▶ _THE TASK_:
Go line by line through the listing below and copy those that hold "средств".
[Start of section]
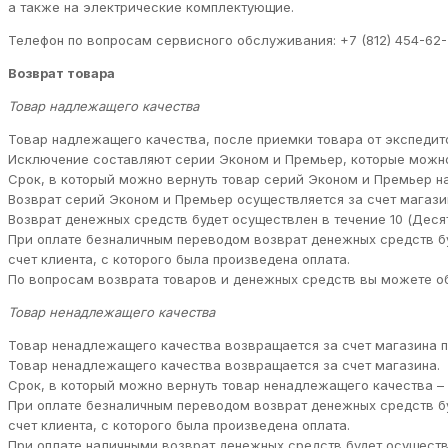
а также на электрические комплектующие.
Телефон по вопросам сервисного обслуживания: +7 (812) 454-62-
Возврат товара
Товар надлежащего качества
Товар надлежащего качества, после приемки товара от экспедито
Исключение составляют серии Эконом и Премьер, которые можно
Срок, в который можно вернуть товар серий Эконом и Премьер н
Возврат серий Эконом и Премьер осуществляется за счет магазин
Возврат денежных средств будет осуществлен в течение 10 (Деся
При оплате безналичным переводом возврат денежных средств бу
счет клиента, с которого была произведена оплата.
По вопросам возврата товаров и денежных средств вы можете обра
Товар ненадлежащего качества
Товар ненадлежащего качества возвращается за счет магазина по
Товар ненадлежащего качества возвращается за счет магазина.
Срок, в который можно вернуть товар ненадлежащего качества – 
При оплате безналичным переводом возврат денежных средств бу
счет клиента, с которого была произведена оплата.
При оплате наличными возврат денежных средств будет осуществл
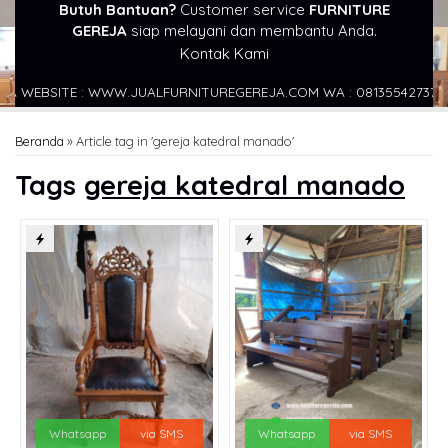
Butuh Bantuan?
Customer service
FURNITURE
GEREJA
siap melayani dan membantu Anda.
Kontak Kami
WEBSITE : WWW.JUALFURNITUREGEREJA.COM WA : 081355427376
Beranda
»
Article tag in 'gereja katedral manado'
Tags
gereja katedral manado
Whatsapp
via SMS
Whatsapp
via SMS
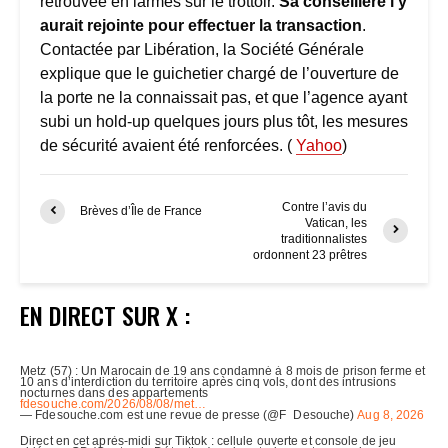
retrouvée en larmes sur le trottoir.
Sa conseillère l’y
aurait rejointe pour effectuer la transaction
.
Contactée par Libération, la Société Générale
explique que le guichetier chargé de l’ouverture de
la porte ne la connaissait pas, et que l’agence ayant
subi un hold-up quelques jours plus tôt, les mesures
de sécurité avaient été renforcées. (
Yahoo
)
Contre l’avis du
Brèves d’Île de France
Vatican, les
traditionnalistes
ordonnent 23 prêtres
EN DIRECT SUR X :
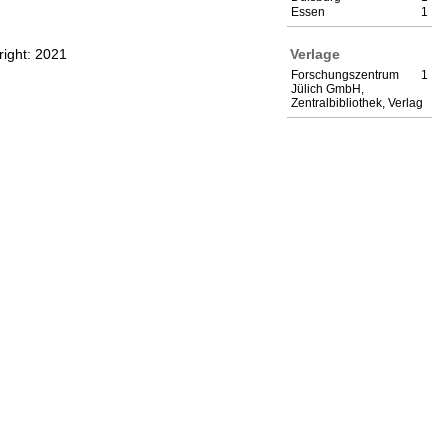
Essen
1
Verlage
right: 2021
Forschungszentrum
1
Jülich GmbH,
Zentralbibliothek, Verlag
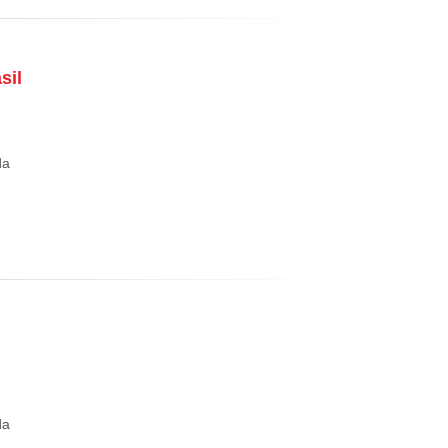
sil
da
da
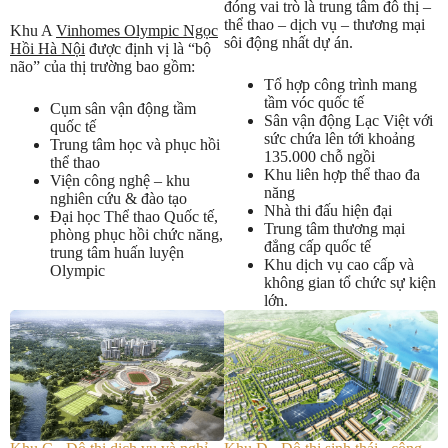
đóng vai trò là trung tâm đô thị –
thể thao – dịch vụ – thương mại
Khu A
Vinhomes Olympic Ngọc
sôi động nhất dự án.
Hồi Hà Nội
được định vị là “bộ
não” của thị trường bao gồm:
Tổ hợp công trình mang
tầm vóc quốc tế
Cụm sân vận động tầm
Sân vận động Lạc Việt với
quốc tế
sức chứa lên tới khoảng
Trung tâm học và phục hồi
135.000 chỗ ngồi
thể thao
Khu liên hợp thể thao đa
Viện công nghệ – khu
năng
nghiên cứu & đào tạo
Nhà thi đấu hiện đại
Đại học Thể thao Quốc tế,
Trung tâm thương mại
phòng phục hồi chức năng,
đẳng cấp quốc tế
trung tâm huấn luyện
Khu dịch vụ cao cấp và
Olympic
không gian tổ chức sự kiện
Booking dự án Vinhomes Olympic
TẢI BROCHURE
lớn.
Nhận báo giá sớm nhất các dự án Vin Olympic
Nhận báo giá sớm nhất các dự án Vin Olympic
Liên hệ tư vấn các dự án Vin Olympic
[End of section]
▶ _TASK RESULT_:
Возврат денежных средств будет осуществлен в течение 10 (Деся
При оплате безналичным переводом возврат денежных средств бу
По вопросам возврата товаров и денежных средств вы можете обра
При оплате безналичным переводом возврат денежных средств бу
При оплате наличными возврат денежных средств будет осуществл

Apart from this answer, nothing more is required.